Glasgow noise pop duo Honeyblood describe themselves as ‘two girls who play some songs about stuff’, which is exactly what they proceed to do tonight in their hometown of Glasgow.
They are not typically a band that one would associate with NME, who are constantly tapping into scenes, creating self-fulfilling prophecies by writing off the very bands they would ass lick when they were flavor of the month.
It’s nice to hear an ambivalent humbleness between Honeyblood’s stage persona and their garage rock/pop, which heralds a certain swagger that rebels in the resonant tinge of grunge.
Honeyblood have a slightly more unrestrained and unrefined sound live compared to the more subdued, but still brilliantly produced (Peter Katis, The National, Interpol), recordings on the album, which is a great addition to their three-minute, no nonsense pop songs.
Stina Tweedale’s vocals range from soft to angsty, mixing both, bite and sweetness to her ambivalent vocal range and Cat Myers is rythmically threatening, helping fill out the sound of the duo.
Their repertoire of surf-pop anthems are filled with myriad influences of earlier bands harking back to the late 80s, early 90s grunge era, mixing Smashing Pumpkins, at their most pop oriented, with Dinosaur Jr., adding the angst of The Replacements and the sentiments of PJ Harvey, however, it doesn’t sound like a haphazard mish-mash of different artists as they have streamlined and molded these influences and funneled them into their own unique sound.

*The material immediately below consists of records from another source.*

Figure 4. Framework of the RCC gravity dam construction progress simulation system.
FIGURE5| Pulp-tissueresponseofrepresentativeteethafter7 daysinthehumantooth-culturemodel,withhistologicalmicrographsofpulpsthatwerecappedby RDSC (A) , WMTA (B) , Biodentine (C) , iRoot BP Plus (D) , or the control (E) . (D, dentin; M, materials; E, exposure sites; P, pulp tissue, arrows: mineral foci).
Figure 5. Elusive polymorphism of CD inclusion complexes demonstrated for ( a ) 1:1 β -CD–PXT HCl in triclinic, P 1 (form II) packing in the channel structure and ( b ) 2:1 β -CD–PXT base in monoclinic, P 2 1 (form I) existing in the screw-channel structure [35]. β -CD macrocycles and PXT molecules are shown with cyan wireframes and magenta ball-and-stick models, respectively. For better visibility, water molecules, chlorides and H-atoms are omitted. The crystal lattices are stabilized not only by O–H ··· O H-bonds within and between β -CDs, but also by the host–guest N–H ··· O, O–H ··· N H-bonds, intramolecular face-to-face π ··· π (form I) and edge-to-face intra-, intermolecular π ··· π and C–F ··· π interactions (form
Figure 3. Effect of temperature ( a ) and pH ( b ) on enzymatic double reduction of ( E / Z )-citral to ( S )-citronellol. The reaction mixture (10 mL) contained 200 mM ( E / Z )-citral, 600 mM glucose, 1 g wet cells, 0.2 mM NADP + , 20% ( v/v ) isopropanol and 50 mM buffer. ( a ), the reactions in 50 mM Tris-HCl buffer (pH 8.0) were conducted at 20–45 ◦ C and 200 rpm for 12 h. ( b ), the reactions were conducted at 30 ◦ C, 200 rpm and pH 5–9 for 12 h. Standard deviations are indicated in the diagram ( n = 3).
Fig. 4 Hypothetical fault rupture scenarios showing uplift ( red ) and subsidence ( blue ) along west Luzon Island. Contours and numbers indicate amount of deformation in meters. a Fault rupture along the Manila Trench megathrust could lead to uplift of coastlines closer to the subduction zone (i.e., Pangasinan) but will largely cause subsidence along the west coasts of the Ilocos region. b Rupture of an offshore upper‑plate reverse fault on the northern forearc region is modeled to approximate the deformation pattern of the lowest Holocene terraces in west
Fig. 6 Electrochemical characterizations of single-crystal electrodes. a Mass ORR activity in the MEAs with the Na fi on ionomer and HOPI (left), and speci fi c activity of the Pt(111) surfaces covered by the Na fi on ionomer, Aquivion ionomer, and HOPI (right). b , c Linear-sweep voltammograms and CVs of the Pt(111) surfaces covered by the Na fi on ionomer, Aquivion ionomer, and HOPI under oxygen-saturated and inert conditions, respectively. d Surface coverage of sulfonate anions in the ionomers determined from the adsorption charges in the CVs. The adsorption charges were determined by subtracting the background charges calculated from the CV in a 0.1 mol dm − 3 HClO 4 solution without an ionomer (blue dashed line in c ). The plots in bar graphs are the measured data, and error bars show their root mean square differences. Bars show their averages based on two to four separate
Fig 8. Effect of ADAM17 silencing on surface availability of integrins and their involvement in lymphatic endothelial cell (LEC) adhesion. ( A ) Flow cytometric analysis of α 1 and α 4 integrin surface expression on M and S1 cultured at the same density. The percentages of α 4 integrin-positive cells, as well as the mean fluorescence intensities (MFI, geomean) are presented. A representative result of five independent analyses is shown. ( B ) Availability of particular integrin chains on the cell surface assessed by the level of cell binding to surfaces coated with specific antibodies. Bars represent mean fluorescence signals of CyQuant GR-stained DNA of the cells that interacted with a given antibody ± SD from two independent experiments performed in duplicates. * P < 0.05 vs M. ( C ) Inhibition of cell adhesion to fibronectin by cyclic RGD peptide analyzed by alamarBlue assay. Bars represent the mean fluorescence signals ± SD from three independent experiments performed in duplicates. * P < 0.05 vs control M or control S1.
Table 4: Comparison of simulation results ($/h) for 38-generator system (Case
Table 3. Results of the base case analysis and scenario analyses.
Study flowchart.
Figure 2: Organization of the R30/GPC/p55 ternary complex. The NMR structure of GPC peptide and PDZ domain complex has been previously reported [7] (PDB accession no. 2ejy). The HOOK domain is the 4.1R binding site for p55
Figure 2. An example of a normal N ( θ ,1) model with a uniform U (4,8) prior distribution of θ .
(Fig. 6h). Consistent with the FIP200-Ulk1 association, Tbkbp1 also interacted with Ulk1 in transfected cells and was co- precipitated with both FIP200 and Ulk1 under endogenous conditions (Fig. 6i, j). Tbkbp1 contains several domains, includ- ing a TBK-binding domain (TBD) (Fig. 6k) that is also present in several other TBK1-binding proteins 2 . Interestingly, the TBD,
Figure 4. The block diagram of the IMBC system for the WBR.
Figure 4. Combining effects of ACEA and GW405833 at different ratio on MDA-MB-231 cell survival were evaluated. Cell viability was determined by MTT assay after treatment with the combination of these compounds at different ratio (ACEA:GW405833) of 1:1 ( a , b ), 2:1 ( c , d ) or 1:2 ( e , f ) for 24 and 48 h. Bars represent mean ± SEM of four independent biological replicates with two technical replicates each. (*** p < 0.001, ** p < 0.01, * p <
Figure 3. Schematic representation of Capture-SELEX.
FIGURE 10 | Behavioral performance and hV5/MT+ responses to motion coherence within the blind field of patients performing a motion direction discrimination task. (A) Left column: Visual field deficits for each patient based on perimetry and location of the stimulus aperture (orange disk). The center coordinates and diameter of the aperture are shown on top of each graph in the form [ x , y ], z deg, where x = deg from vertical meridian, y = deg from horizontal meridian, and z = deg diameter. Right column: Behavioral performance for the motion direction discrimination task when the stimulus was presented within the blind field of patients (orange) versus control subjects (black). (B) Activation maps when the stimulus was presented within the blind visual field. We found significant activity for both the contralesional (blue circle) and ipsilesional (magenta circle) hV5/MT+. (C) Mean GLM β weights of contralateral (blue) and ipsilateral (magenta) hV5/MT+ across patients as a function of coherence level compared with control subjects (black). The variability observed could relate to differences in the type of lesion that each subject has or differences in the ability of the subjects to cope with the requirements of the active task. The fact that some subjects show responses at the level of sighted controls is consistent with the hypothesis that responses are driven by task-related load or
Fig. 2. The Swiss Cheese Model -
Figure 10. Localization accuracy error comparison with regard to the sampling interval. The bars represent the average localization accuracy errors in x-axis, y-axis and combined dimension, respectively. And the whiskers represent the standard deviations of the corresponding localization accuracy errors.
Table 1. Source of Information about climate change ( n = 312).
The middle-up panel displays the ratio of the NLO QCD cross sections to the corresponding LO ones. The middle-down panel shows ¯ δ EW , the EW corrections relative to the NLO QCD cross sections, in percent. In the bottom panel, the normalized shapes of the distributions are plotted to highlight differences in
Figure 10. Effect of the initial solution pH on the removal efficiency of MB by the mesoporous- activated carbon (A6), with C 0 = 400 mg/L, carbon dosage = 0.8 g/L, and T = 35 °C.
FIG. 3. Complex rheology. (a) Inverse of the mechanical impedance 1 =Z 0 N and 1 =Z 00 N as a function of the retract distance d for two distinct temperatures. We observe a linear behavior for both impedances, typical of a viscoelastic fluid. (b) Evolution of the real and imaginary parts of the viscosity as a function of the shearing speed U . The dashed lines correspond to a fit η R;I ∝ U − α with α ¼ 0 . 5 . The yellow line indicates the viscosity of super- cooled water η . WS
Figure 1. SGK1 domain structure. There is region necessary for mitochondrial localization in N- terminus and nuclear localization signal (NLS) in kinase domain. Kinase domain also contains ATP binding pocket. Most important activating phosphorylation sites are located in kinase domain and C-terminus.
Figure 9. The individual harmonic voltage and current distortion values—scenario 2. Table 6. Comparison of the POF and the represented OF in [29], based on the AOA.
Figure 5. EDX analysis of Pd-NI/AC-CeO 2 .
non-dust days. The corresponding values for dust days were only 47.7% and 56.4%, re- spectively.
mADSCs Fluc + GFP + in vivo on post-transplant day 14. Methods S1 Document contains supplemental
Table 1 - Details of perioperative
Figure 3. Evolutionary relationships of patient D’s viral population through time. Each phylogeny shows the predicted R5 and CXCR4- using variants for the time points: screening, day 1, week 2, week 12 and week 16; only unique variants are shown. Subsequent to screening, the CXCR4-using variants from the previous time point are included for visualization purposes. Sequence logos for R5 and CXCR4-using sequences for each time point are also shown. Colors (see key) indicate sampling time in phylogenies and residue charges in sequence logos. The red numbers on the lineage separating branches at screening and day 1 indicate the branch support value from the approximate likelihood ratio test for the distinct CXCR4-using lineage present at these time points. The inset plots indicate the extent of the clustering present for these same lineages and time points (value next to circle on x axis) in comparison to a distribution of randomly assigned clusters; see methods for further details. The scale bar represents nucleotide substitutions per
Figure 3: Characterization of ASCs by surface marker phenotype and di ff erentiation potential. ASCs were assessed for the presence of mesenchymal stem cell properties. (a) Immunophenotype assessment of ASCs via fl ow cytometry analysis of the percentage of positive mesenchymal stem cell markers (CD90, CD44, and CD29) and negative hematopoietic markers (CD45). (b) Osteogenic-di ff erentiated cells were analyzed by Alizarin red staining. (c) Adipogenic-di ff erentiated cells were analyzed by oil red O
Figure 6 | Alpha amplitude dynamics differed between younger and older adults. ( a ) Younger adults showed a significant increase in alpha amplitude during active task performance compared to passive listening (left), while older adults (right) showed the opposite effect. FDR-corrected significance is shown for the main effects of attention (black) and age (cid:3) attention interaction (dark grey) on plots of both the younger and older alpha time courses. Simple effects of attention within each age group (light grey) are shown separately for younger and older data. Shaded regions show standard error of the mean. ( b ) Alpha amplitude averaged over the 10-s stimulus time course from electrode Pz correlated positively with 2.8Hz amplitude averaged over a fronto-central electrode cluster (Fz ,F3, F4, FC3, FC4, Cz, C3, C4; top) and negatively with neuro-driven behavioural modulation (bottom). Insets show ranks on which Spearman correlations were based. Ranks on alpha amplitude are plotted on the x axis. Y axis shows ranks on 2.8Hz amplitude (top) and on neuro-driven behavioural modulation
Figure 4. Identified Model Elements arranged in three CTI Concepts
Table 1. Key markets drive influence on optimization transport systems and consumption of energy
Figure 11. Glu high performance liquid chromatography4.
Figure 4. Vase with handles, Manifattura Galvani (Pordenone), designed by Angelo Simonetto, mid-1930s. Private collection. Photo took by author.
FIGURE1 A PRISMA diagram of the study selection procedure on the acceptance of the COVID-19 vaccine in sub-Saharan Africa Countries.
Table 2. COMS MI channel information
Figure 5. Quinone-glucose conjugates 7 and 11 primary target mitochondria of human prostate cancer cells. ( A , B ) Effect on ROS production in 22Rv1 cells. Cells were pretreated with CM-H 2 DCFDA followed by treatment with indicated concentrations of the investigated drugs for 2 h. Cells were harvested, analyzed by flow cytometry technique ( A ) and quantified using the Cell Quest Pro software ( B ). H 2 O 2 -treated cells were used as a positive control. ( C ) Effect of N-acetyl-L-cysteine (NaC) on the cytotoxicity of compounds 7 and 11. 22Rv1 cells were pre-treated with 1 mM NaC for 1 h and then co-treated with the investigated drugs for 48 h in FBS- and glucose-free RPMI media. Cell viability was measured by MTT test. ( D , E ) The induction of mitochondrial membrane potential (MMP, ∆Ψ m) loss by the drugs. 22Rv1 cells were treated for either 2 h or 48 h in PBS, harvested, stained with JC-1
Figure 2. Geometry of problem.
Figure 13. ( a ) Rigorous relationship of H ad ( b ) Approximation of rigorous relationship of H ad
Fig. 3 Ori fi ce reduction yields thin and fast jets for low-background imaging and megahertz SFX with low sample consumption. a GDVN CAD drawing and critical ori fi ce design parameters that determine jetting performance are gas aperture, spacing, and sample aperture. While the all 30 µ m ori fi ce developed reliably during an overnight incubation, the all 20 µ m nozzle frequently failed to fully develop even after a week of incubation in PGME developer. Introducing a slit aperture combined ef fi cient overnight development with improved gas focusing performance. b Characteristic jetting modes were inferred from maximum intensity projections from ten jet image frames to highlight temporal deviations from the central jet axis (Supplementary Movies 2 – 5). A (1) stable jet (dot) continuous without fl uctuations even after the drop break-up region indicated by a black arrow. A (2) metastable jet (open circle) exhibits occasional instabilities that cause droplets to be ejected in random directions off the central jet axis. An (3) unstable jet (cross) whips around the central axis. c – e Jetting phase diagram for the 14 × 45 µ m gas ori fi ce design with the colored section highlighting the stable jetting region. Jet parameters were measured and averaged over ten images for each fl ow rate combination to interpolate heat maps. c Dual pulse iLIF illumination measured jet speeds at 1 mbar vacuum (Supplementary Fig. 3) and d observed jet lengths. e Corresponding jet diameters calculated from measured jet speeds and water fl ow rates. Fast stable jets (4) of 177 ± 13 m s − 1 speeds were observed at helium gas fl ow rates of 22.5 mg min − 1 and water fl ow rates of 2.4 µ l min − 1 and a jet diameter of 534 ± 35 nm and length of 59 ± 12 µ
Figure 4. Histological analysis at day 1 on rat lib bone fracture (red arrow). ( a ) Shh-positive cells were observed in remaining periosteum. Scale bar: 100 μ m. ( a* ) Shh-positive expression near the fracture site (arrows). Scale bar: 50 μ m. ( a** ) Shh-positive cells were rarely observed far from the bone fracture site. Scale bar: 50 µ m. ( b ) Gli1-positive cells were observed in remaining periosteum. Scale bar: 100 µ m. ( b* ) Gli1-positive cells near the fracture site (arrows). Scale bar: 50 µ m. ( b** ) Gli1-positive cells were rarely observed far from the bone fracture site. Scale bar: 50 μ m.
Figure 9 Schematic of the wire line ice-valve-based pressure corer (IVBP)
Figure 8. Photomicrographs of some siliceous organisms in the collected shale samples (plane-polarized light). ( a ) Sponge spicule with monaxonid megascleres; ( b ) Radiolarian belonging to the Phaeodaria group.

For some reason a lot of lazy assed journalists are comparing Honeyblood to Haim, and I guess that’s because they happen to be female and play some great garage/rock tunes, …and every female outfit that plays guitars and rock out should be compared to Haim, because, …eh, …people like to categorise by creating lazy generalisations.
Truth be told, they have their own original sound.
Tracks that stand out tonight ‘Biro’, ‘No Spare Key’ (with an amazing chorus reminiscent of early Shiny Toy Guns, when they were good), ‘Bud’ (finishing with the fantastic line “hanging on the wall, hanging on the wall, nip it in the bud, nip it in the bud”) and ‘Super Rat’ with the superb lyrical passages including (“Scumbag sleaze, slime ball grease, I will hate you forever,” “you are the smartest rat in the sewer/you know all the nooks and the cracks to allure.”).
Tweedale and Myers excel in creating cracking melodic and grunge fuelled guitar anthems and tonight was a no-holds-barred execution of the sublime.